Regardless of how the U.S. Supreme Court rules on President Joe Biden's plan to forgive up to $20,000 in student loan debt for some federal borrowers, the White House is also pushing ahead with a new repayment plan that will lower what many student borrowers end up owing.
It's going to be significantly costlier than the Department of Education originally projected.
A new analysis from the Congressional Budget Office (CBO) shows that Biden's so-called income-driven repayment plan will cost at least $230 billion over 10 years—with an additional $45 billion in costs likely coming if the Supreme Court invalidates the White House's student loan forgiveness scheme. That means the final tab could be more than twice the $138 billion price tag attached to the proposal by the Department of Education, which is overseeing the program's rollout.
Under current law, federal student loan payments are capped at 10 percent of an individual's "discretionary income," which the Department of Education defines as income that exceeds 150 percent of the federal poverty guidelines. In practice, that means a single borrower with no children starts making payments on income that exceeds $20,400.
Biden wants to lower that threshold to 5 percent for undergraduate loans and impose a new limit of 10 percent for loans put toward a graduate degree. Biden's plan would also wipe away outstanding student debt after 10 years of payments for those who borrowed $12,000 or less—and a maximum payment period of 20 years no matter how much was borrowed.
But if you cap monthly payments at a lower level and also shorten the allowable repayment time, there will be a lot of loans that never get paid back in full. That cost ultimately falls on the taxpayers, and that's what the dueling estimates from the CBO and the Department of Education are all about.
The gap between the two estimates is a telling one.
The CBO points out that the Department of Education did not account for the "behavioral effects" of the new policy—in other words, it did not include estimates for how many additional students would take out loans if the repayment method was altered.
The CBO, however, did. It found that reducing what student loan borrowers will eventually have to pay back unsurprisingly caused more students to take out loans—including loans that they would be unable to pay off in full. Overall, the annual volume of student loans would increase by about 12 percent, the CBO estimated, with both undergraduate and graduate students seeking more loans.
"Students who would be expected to take out federal loans would borrow more," Leah Koestner, a CBO budget analyst concluded in a presentation on Wednesday. And "some students who would not be expected to borrow under current law would take out loans."

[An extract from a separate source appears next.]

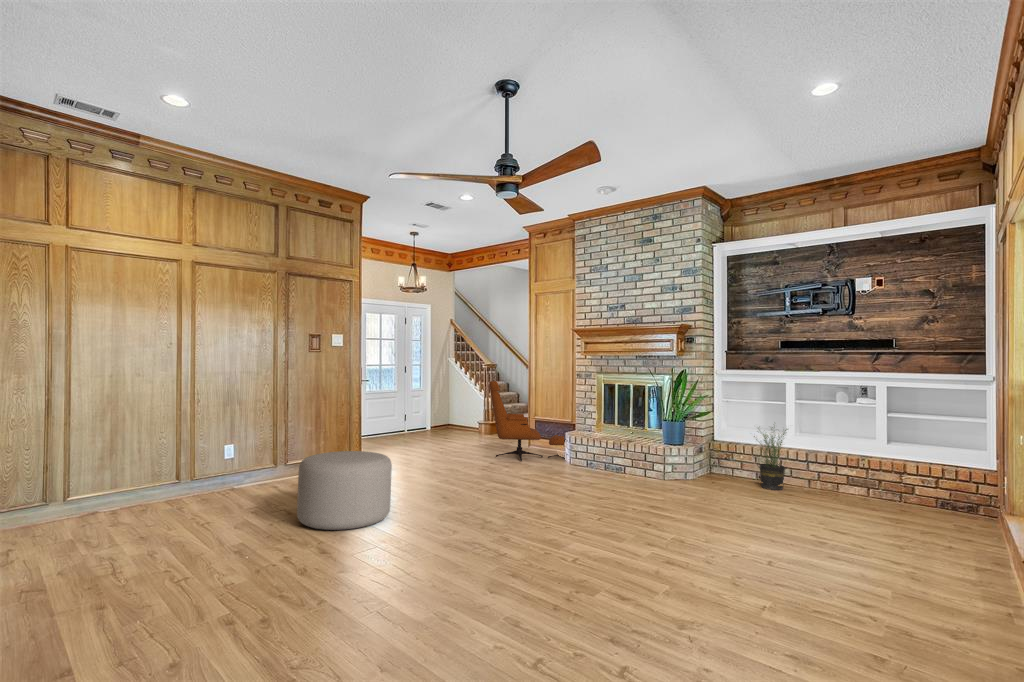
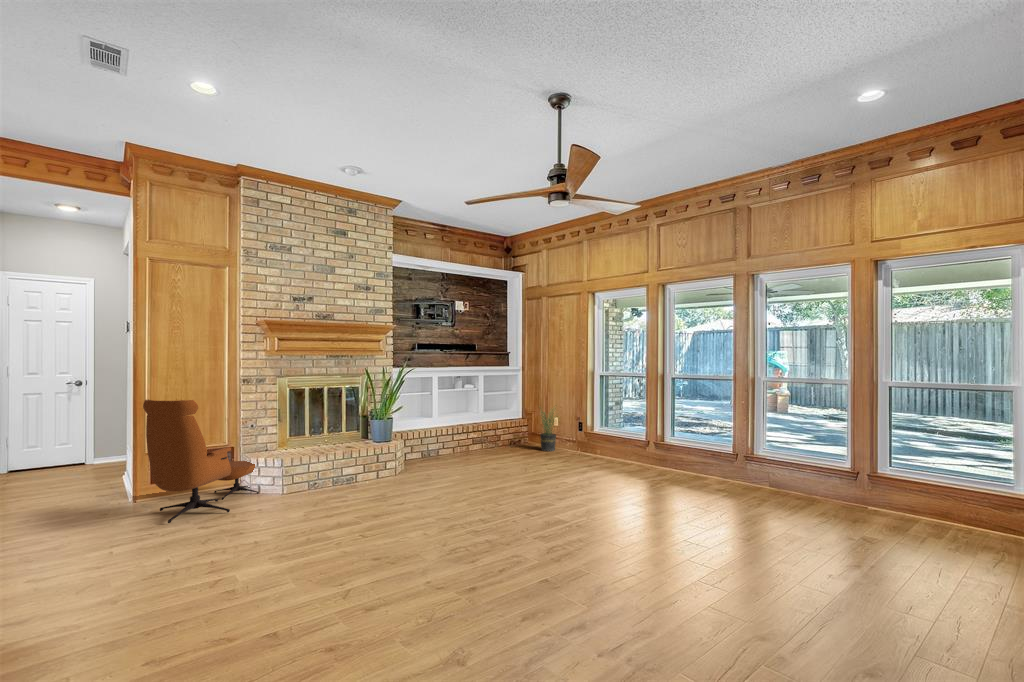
potted plant: present [754,427,788,490] -> present [540,409,556,451]
ottoman: present [297,451,392,530] -> none [453,509,579,642]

Biden would be continuing a now-decadeslong trend of reducing the limits on the federal government's income-driven repayment plans for student loans—and an equally long trend of those changes costing more than the Department of Education anticipates.
It was President George W. Bush who signed into law the first income-driven repayment plan. As Reason's Mike Riggs explained in the November 2022 issue, the original plan "pegged monthly loan payments for participating borrowers to 15 percent of their adjusted gross income and forgave the remaining balance of those loans after 25 years. In 2015, Obama shortened those numbers to 10 percent and 20 years for many borrowers."
"All of these policies," Riggs wrote, "have costs that eclipsed the Education Department's projections, and that is because the Education Department sucks at projecting costs."
The CBO's projections of the long-term costs of Biden's payment plan could be wrong, of course, as all such estimates can. But to completely ignore the ways in which easing student loan payments might cause more students to take out more loans—as the Department of Education's model does—seems wildly flawed and obviously inaccurate.
The Biden administration says student loans are a debilitating cost on recent college grads, but this repayment policy will result in more students taking on more college debt—and passing the excess costs onto taxpayers. That hardly seems like a solution.